Zo begint de nieuwe roman San Miguel van Thomas Coraghessan Boyle, een boek dat een soort bijproduct is van zijn vorige roman When the Killing’s Done.
San Miguel, bijzondere roman van T.C. Boyle
T.C. Boyles vorige roman When the Killing is Done speelt zich af op het eilandje Anacapa, een van de kleinste van de Channel Islands voor de kust van Californië. Het is het relaas van een epische strijd tussen professionele milieu-activisten en aanhangers van de gedachte dat de Amerikaanse mens heer en meester is over de wilde natuur en daarmee kan doen wat hem goeddunkt, al of niet met geldelijk gewin als bijkomende drijfveer. Het milieu is, maar dit terzijde, in toenemende mate het hoofdthema van Boyle’s romans.
Een belangrijke drijfveer om Boyle’s productie te volgen is natuurlijk de AAA-kwaliteit van zijn werk, de schijnbare moeiteloosheid waarmee hij zijn vaak tamelijk bizarre romanfiguren ontwikkelt en afhandelt. Maar tevens ziet hij kans je mee te nemen naar steeds weer andere milieus en tijdperken, hoewel het grootste deel van zijn boeken zich afspeelt in Californië en in de laatste honderd jaar.

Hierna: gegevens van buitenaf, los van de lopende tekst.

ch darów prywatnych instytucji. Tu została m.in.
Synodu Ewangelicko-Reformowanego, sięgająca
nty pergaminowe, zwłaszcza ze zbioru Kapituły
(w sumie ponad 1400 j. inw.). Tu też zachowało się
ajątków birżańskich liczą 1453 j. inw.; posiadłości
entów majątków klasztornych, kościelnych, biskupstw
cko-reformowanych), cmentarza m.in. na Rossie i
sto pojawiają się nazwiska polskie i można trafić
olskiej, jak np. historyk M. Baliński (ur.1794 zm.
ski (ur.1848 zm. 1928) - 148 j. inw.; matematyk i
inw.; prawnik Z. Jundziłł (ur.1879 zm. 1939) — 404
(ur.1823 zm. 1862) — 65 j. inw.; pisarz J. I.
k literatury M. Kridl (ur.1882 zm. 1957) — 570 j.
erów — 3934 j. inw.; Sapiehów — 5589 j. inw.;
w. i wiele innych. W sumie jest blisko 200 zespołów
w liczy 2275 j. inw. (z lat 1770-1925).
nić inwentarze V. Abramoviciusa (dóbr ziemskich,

Inmiddels is Boyle een dusdanig boeiende schrijver dat hij een aanhang heeft die hem alles vergeeft. Misschien niet als zijn boek nu eens niet zo goed geschreven zou zijn – maar een niet goed geschreven boek kun je in Boyle’s werk niet vinden – maar wel als hij een thema dat hij ontdekt heeft bij het schrijven van zijn laatste boek gebruikt voor het volgende, zoals het geval is met San Miguel. Dat eiland is na Anacapa het kleinste van de Channel Islands en ligt helemaal aan de Noord-Westkant van de archipel. Als je er de op Google Maps kijkt zie je een uit de kluiten gewassen wilde rotspartij, omgeven door een woeste oceaan.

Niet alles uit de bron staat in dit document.